Phillip James “Jim” Elliot (1927-1956), evangelical missionary martyr, was born in Portland, Oregon, one of four children born to a Plymouth Brethren evangelist and his wife, a chiropractor. A pious and forthright Christian from his grade school days onward, he enrolled at Wheaton College in Illinois in 1945. A leader in the school’s missionary league, he met and courted Elizabeth Howard, the daughter of missionaries to Belgium with family ties to the long-running Protestant periodical, The Sunday School Times. Putting their plans for Christian service ahead of their romance, Jim and Elizabeth separately attended Wycliffe Bible Translators’ School for Summer Linguistics and Jim began working among the Quichua Indians of Ecuador under the twin auspices of a Brethren and an independent mission board.
In 1953 Jim and Elizabeth married and continued his work in Ecuador. In September 1955 a missionary friend from Missionary Aviation Fellowship spotted a tiny Huaoroni (“Auca”) Indian settlement in the jungle.
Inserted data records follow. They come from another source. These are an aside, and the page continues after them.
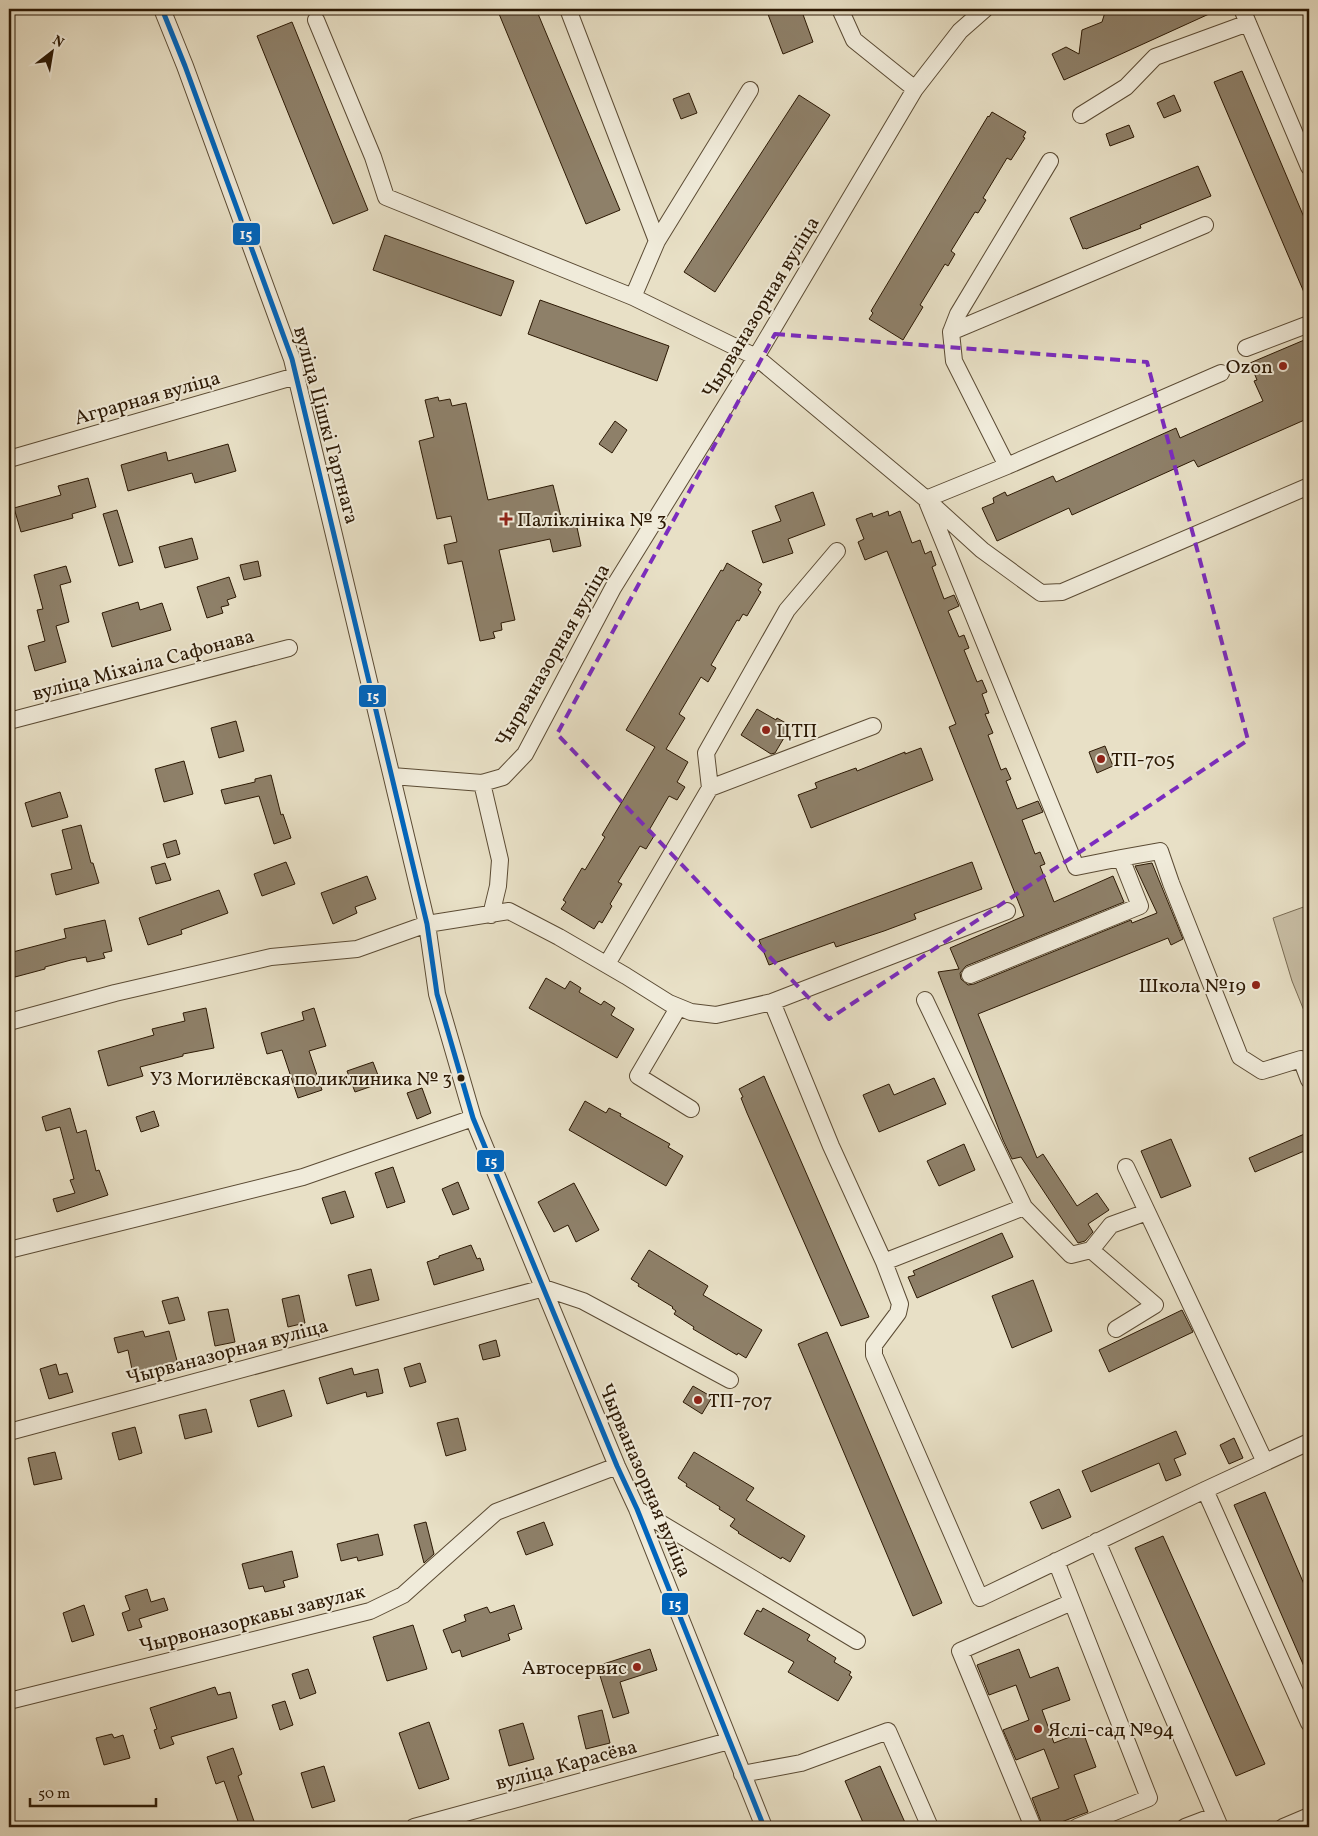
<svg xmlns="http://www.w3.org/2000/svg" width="1318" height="1836" font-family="Vollkorn,serif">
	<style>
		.green { fill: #c8bea5; stroke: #7a6c54 }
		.building { fill: #8e8069; stroke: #2c1904 }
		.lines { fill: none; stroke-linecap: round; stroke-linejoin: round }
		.minor-casing { stroke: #5b4b34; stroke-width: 18 }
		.minor { stroke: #f0ebda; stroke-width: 16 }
		.bus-1-casing { stroke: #f0ebda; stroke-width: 9 }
		.bus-1 { stroke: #0065bd; stroke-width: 5 }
		.marked { fill: none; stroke: #7b2cbf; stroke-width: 4; stroke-dasharray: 10 6; stroke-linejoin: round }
		.poi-dot { fill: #8f2418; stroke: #f0ebda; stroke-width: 2 }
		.bus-dot { fill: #2c1904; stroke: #f0ebda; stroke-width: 2 }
		.labels { text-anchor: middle; stroke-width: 4; stroke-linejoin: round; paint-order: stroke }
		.bus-label { font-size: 19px; fill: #2c1904; stroke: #f0ebda; text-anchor: end }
		.street-label { font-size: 20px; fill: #2c1904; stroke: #f0ebda }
		.poi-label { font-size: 20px; fill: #2c1904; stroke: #f0ebda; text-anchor: start }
		.line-badge { stroke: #f0ebda; stroke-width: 2 }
		.badge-label { font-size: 14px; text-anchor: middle; font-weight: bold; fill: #fff }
	</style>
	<rect width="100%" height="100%" fill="#e8e0c6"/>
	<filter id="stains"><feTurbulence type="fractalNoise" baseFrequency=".004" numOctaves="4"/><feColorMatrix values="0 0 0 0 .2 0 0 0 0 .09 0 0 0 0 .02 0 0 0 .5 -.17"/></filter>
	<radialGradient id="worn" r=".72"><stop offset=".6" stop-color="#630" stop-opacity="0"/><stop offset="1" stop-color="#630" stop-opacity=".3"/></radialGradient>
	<path class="green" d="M1309,905v118l-17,-42 -19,-63z"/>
	<path class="building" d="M497,9h39l84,201 -34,14z
		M766,9h35l12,33 -30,12z
		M1106,9l6,1 3,-1h105l-156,71 -12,-26 14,-7 13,7 3,-24 20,-8z
		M292,22l76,188 -35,14 -76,-188z
		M1242,71l67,158v75l-95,-222z
		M689,93l8,20 -16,6 -8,-20z
		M799,95l31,20 -115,177 -31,-20z
		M1174,95l7,16 -17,7 -7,-15z
		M992,112l34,20 -3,5 2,1 -14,22 -4,-2 -24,40 3,2 -8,13 -3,-1 -24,39 4,3 -7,12 -3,-2 -25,41 3,2 -20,33 -34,-21 4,-6 -2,-2 117,-195 1,1z
		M1129,125l5,12 -24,9 -4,-12z
		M1198,166l13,30 -71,29 1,3 -55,21 -1,-1 -2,1 -13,-31z
		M385,235l129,46 -13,35 -128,-46z
		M540,300l129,46 -12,35 -129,-47z
		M1309,338v80l-111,49 -4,-7 -122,55 -3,-7 -72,33 -15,-33 12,-5 -1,-5 12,-6 2,4 46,-20 3,6 120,-54 4,10 83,-37 -9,-20 3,-1 -7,-17z
		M438,397l1,4 11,-2 2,7 14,-3 22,97 65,-15 9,36 13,-3 6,28 -28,6 -3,-13 -51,11 16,70 -14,3 1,7 -9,2 2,6 -15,3 -18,-80 -14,3 -4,-19 13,-3 -6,-26 -14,3 -18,-78 15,-4 -9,-37z
		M615,421l12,9 -15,23 -13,-9z
		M228,444l8,27 -41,12 -3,-10 -64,18 -7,-26 45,-13 2,9z
		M88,478l8,29 -24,7 1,4 -52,14 -7,-24 47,-13 -3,-9z
		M813,492l12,33 -37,14 5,14 -30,10 -11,-32 29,-10 -6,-15z
		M117,510l16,52 -14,4 -16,-52z
		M888,511l1,5 11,-5 12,32 8,-3 5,14 6,-3 5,14 -4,2 12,32 10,-4 5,11 -11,5 11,26 5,-2 5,13 -5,2 13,32 5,-2 5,12 -5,2 7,19 -4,1 8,19 -5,2 13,35 5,-2 5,11 -5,2 11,28 21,-8 5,11 -21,8 13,34 5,-2 5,12 -5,2 14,36 59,-26 11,26 -158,64 -6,7 1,6 7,6 6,-1 157,-64 1,3 25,-10 -22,-47 17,-3 31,76 -12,6 -3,-7 -190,76 59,144 6,-4 34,52 20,-13 12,17 -21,14 5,8 -8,9 -7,2 -57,-86 -9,2 -9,-19 -65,-168 21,-3 -9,-21 74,-32 -75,-189 7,-3 -69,-173 -22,9 -7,-18 6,-3 -8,-20 16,-6 1,4z
		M192,538l6,21 -33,9 -6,-21z
		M258,561l3,15 -17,4 -4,-15z
		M727,563l35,21 -4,6 3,2 -14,24 -4,-2 -4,7 -2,-1 -26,45 5,3 -8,14 -7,-5 -22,37 6,4 -19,31 22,13 -11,20 8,5 -8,13 -8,-4 -21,36 6,4 -8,13 -6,-3 -22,36 4,2 -12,20 2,2 -10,17 -3,-2 -5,8 -33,-20 5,-7 -3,-2 19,-32 3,2 20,-33 -3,-2 53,-88 -29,-17 95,-160 2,1z
		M66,566l5,16 -11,3 9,37 -13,4 10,36 -31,9 -7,-25 17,-5 -8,-31 6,-1 -9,-34z
		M229,577l7,20 -9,3 2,5 -8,2 2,6 -16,5 -10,-31z
		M138,602l2,8 22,-7 9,27 -59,17 -10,-34z
		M757,709l19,11 1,-2 14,8 -16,27 -4,1 -30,-19z
		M236,721l8,30 -25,7 -8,-30z
		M1105,746l8,20 -16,7 -8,-21z
		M921,748l12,32 -122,48 -13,-33 19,-7 -2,-5 5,-2 36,-13 1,3 48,-19v2z
		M184,761l9,33 -29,8 -9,-33z
		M271,775l10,40 2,-1 8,24 -17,6 -15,-48 -34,8 -4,-14 34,-8v-3z
		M60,792l8,25 -36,10 -7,-24z
		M81,825l10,38h2l6,20 -43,12 -5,-21 21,-5 -10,-39z
		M176,840l4,14 -13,4 -4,-14z
		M286,862l9,22 -33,12 -8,-22z
		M972,862l10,27 -68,25 2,5 -32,12 -48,16 -2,-5 -65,23 -10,-25z
		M165,863l6,17 -15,4 -5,-17z
		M367,876l9,23 -21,8 2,6 -24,11 -12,-31z
		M219,890l9,23 -47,17 1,4 -34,11 -9,-27z
		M105,920l7,31 -9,2 2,5 -18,4 -1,-5 -15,3 -26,7v2l-30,8 -6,-24 57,-15 -2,-9z
		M546,978l19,11 5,-8 11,7 -2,4 22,13 3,-4 11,7 -4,7 23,14 -17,29 -88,-50z
		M206,1008l8,40 -31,6v2l-43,11 3,9 -35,10 -10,-35 56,-16 -2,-6 33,-8 -2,-8z
		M314,1008l12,38 -17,5 13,39 -24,8 -16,-48 -15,4 -6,-21 43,-13 -2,-8z
		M373,1062l8,21 -26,9 -8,-21z
		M764,1076l9,21 96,220 -28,9 -94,-213 -6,-15 2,-1 -4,-8z
		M934,1078l12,26 -67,28 -16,-37 26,-11 5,11z
		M422,1088l9,25 -14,6 -10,-26z
		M585,1101l21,12 3,-5 12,6 -1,2 50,28 -2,3 15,9 -17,30 -97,-56z
		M70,1108l7,25 9,-3 10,41 3,-1 9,25 -51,17 -4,-13 22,-6 -5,-13 4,-1 -14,-52 -14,4 -4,-14z
		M154,1111l5,15 -18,6 -5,-15z
		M1309,1132v17l-54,23 -6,-14z
		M1171,1139l20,47 -30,12 -20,-47z
		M964,1144l11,26 -36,16 -12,-25z
		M393,1167l12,35 -18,6 -12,-35z
		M458,1182l11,27 -16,6 -11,-26z
		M574,1183l25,47 -23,12 -8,-17 -14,7 -16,-30z
		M345,1191l9,26 -23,7 -9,-26z
		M1002,1233l11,24 -96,41 -9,-21 7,-2 -2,-4z
		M471,1245l6,14 3,-1 4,12 -50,15 -7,-23 12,-4v-2z
		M649,1250l59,36 -5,9 59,35 -16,28 -8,-5 -1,2 -44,-26 1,-2 -20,-13 2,-3 -4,-3 1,-1 -35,-21 1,-2 -8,-5z
		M371,1269l8,31 -23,6 -8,-31z
		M1033,1280l19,51 -40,17 -20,-52z
		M299,1295l6,28 -17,4 -6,-28z
		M178,1297l7,23 -16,4 -7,-23z
		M228,1309l7,33 -20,4 -7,-34z
		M1182,1310l11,22 -84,40 -10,-22z
		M143,1331l2,6 24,-6 10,37 -18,4 -1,-4 -27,6 -5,-24 -10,3 -4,-15z
		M827,1332l115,271 -29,13 -115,-272z
		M496,1340l4,16 -17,4 -4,-15z
		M420,1363l6,19 -16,5 -6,-19z
		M56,1364l3,11 8,-2 6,19 -24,7 -9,-30z
		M352,1368l2,7 24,-6 5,24 -16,4 -1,-5 -39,12 -8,-26z
		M693,1386l19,11 -10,17 -19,-12z
		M284,1390l8,26 -34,11 -8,-27z
		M206,1409l6,23 -27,7 -6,-24z
		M458,1418l8,32 -20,6 -9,-33z
		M135,1427l7,26 -23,7 -7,-27z
		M1176,1431l10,23 -12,5 7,16 -15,6 -7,-18 -68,29 -9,-21z
		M1234,1438l9,20 -14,6 -9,-19z
		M55,1452l7,27 -28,6 -6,-27z
		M694,1452l60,36 -8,12 59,36 -15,26 -8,-5 -1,2 -43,-26 1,-1 -9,-6 5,-7 -16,-10 1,-2 -34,-21 1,-2 -9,-6z
		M1059,1489l12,28 -29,12 -12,-27z
		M1265,1492l44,104v82l-75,-173z
		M426,1522l8,32 -10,9 -10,-38z
		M544,1522l9,23 -27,10 -9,-23z
		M378,1534l5,21 -25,6 -1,-4 -16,4 -4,-17z
		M1163,1536l102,228 -29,12 -101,-228z
		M292,1551l6,26 -15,4 2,6 -20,5 -2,-6 -14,3 -7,-25z
		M147,1589l4,13 13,-4 4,12 -29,9 3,8 -14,4 -6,-18 8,-3 -5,-14z
		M84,1605l10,30 -22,7 -9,-29z
		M514,1605l8,24 -14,5 2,6 -48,17 -2,-7 -8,3 -9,-23 23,-9 -2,-6 23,-8 3,6z
		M763,1608l47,27 -3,5 29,18 -2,4 17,10 -2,3 3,2 -14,24 -50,-29 6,-10 -50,-28 13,-24 4,2z
		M413,1625l14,44 -40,12 -14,-44z
		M650,1649l7,21 -37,12 9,31 -16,5 -16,-52z
		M1019,1649l11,29 28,-11 12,33 -28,10 12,33 29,-11 13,35 -22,8 14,37 -40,15h-5l-11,-29 27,-10 -15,-39 -28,11 -13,-30 26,-10 -13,-35 -27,10 -12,-30z
		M308,1669l8,24 -16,6 -8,-25z
		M215,1687l3,8 12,-3 7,26 -66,19 3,7 -14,5 -6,-19 3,-1 -7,-21z
		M285,1701l8,24 -13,5 -8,-25z
		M602,1710l8,33 -24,6 -8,-33z
		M429,1722l20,57 -30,10 -20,-56z
		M523,1723l11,36 -25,7 -10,-36z
		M112,1734l2,4 9,-3 7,23 -26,7 -8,-27z
		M233,1748l9,26 -4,2 17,48 -8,3h-7l-16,-46 -8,3 -9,-27z
		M324,1766l11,35 -23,7 -11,-35z
		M880,1766l10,23 17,38h-42l-20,-46z"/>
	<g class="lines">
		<defs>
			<path id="minor" d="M162,9l23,57 107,293 135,565 10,70 36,124 144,348 20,43 127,318
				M568,9l89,232 -24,56
				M840,9l14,31 61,49
				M1242,9l67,158
				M316,20l57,137 13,40 247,100 123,60 170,142 56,51 59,43 21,-1 247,-106
				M1081,115l45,-28 29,-30 93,-34
				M657,241l93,-151
				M951,332l7,-18 92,-153
				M1246,348l63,-24
				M9,459l287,-83
				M1007,466l-53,-105 -3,-29 254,-107
				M9,721l280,-73
				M392,776l90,7 21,-6 22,-23 88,-166 143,-231 159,-268 45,-58 25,-22
				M482,783l18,77 -2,26 -7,29
				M710,788l-4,-35 81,-143 50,-59
				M1121,858l39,-7 11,32 69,174 22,14 39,-12 8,21
				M607,964l103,-176 163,-62
				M970,975l170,-69 -19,-48 -45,9 -150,-368 81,-33 214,-93
				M925,1000l99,207 47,48 20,-5
				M772,1002l59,144 53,116 16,42 -2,9 -24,32v10l106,243 225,-108 104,-48
				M678,1008l-40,68 53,33
				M9,1022l106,-29 156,-36 86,-8 70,-25 82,-13 50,26 67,39 43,27 22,9 25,3 56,-13 235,-91
				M1126,1167l139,295
				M9,1250l294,-73 170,-59
				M884,1262l140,-55
				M1116,1329l39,-24 -64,-55 20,-25 36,-13
				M9,1432l535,-144 39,13 147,79
				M1205,1490l104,233
				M637,1509l220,132
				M1097,1541l123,286
				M1056,1561l93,237 -72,29
				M9,1701l361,-90 33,-16 93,-83 121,-46
				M742,1774l59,-11 87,-32 42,96
				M414,1827l315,-86
				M1033,1827l-73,-176 112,-49
				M1185,1827l29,-11
				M1283,1827l26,-11"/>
		</defs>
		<use href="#minor" class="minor-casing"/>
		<use href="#minor" class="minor"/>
		<defs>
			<path id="bus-1" d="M162,9l23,57 107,293 135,565 10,70 36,124 144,348 20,43 127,318"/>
		</defs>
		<use href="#bus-1" class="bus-1-casing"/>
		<use href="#bus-1" class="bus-1"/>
	</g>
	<path class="marked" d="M775,334l372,28 101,378 -419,279 -272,-285z"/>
	<g class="poi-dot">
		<circle cx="1283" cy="366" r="5"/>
		<path d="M503.5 511.5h5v5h5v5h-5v5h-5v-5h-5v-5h5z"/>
		<circle cx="766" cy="730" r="5"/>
		<circle cx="1101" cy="759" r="5"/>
		<circle cx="1256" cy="985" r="5"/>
		<circle cx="698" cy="1400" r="5"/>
		<circle cx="637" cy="1667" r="5"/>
		<circle cx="1038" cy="1729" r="5"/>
	</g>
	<circle class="bus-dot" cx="461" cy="1078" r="4.5"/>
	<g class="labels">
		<g class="bus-label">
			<text x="452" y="1085">УЗ Могилёвская поликлиника № 3</text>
		</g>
		<g class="street-label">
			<text transform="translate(760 307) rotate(-59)" y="7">Чырваназорная вуліца</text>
			<text transform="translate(147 397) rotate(-16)" y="7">Аграрная вуліца</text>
			<text transform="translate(327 425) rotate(75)" y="7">вуліца Цішкі Гартнага</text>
			<text transform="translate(552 655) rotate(-60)" y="7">Чырваназорная вуліца</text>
			<text transform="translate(143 664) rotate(-15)" y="7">вуліца Міхаіла Сафонава</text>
			<text transform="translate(227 1351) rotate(-15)" y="7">Чырваназорная вуліца</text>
			<text transform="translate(646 1480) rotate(67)" y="7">Чырваназорная вуліца</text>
			<text transform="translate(252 1618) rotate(-14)" y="7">Чырвоназоркавы завулак</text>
			<text transform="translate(566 1764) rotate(-15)" y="7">вуліца Карасёва</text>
		</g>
		<g class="poi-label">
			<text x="1273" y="373" text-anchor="end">Ozon</text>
			<text x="517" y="526">Паліклініка № 3</text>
			<text x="776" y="737">ЦТП</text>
			<text x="1111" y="766">ТП-705</text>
			<text x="1246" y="992" text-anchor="end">Школа №19</text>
			<text x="708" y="1407">ТП-707</text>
			<text x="627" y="1674" text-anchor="end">Автосервис</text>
			<text x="1048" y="1736">Яслі-сад №94</text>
		</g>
	</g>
	<g class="line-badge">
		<rect x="232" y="222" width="29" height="24" rx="5" fill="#0065bd"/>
		<rect x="358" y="684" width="29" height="24" rx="5" fill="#0065bd"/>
		<rect x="476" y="1149" width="29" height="24" rx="5" fill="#0065bd"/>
		<rect x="661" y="1592" width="28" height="24" rx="5" fill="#0065bd"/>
	</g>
	<g class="badge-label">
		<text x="246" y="239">15</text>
		<text x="373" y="701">15</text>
		<text x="491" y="1166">15</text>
		<text x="675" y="1609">15</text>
	</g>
	<rect width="1318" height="1836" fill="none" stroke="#e8e0c6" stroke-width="30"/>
	<rect x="10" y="10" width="1298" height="1816" fill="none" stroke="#2c1904" stroke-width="2.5"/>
	<rect x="15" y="15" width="1288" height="1806" fill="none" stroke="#2c1904"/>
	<g transform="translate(52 52) rotate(31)" stroke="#f0ebda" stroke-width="4" paint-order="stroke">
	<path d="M0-4L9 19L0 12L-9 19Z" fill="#2c1904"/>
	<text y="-8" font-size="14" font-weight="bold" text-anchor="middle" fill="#2c1904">N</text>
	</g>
	<path d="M30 1798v8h126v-8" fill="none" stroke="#2c1904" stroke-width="2.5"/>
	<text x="38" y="1798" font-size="15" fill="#2c1904" stroke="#f0ebda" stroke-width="4" paint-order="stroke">50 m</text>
	<rect width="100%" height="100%" filter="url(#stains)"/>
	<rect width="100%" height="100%" fill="url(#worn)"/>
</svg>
The Huaoroni, a heretofore “unreached” people known for their reclusiveness and ferocity proved an enticing challenge to Elliot and he and four other missionaries began to establish friendly contact with the tribe. After a three-month campaign, they finally established face-to-face contact in early January, 1956. While the initial meetings were friendly something went wrong in a meeting on January 8th and all five of the missionaries were speared to death.
The subsequent search for, and news of their murder, were a sensation in the United States, receiving major broadcast and newspaper coverage as well as a major photo spread about the missionaries and their widows and children in Life magazine. Elizabeth quickly wrote two books, Through Gates of Splendor and Shadow of the Almighty: The Life and Testament of Jim Elliot (the latter drawing extensively on eight years’ worth of Jim’s journal entries and eventually released in 1978 as The Journals of Jim Elliot) which quickly became best-sellers and established the five “Auca Martyrs”–and particularly her husband–as models of Christian piety and service that inspired a generation of American evangelicals. For her part, Elizabeth remained in Ecuador and eventually with Rachel Saint (sister of Nate Saint, one of the murdered missionaries) established peaceful contact with the Huoarani, lived in their midst for two years and began to convert a few of the tribe to Christianity. Due largely to differences with Saint, Elizabeth and her young daughter left Ecuador in 1963 and returned to the United States where she became an important figure within the evangelical subculture as missionary heroine, author, and speaker.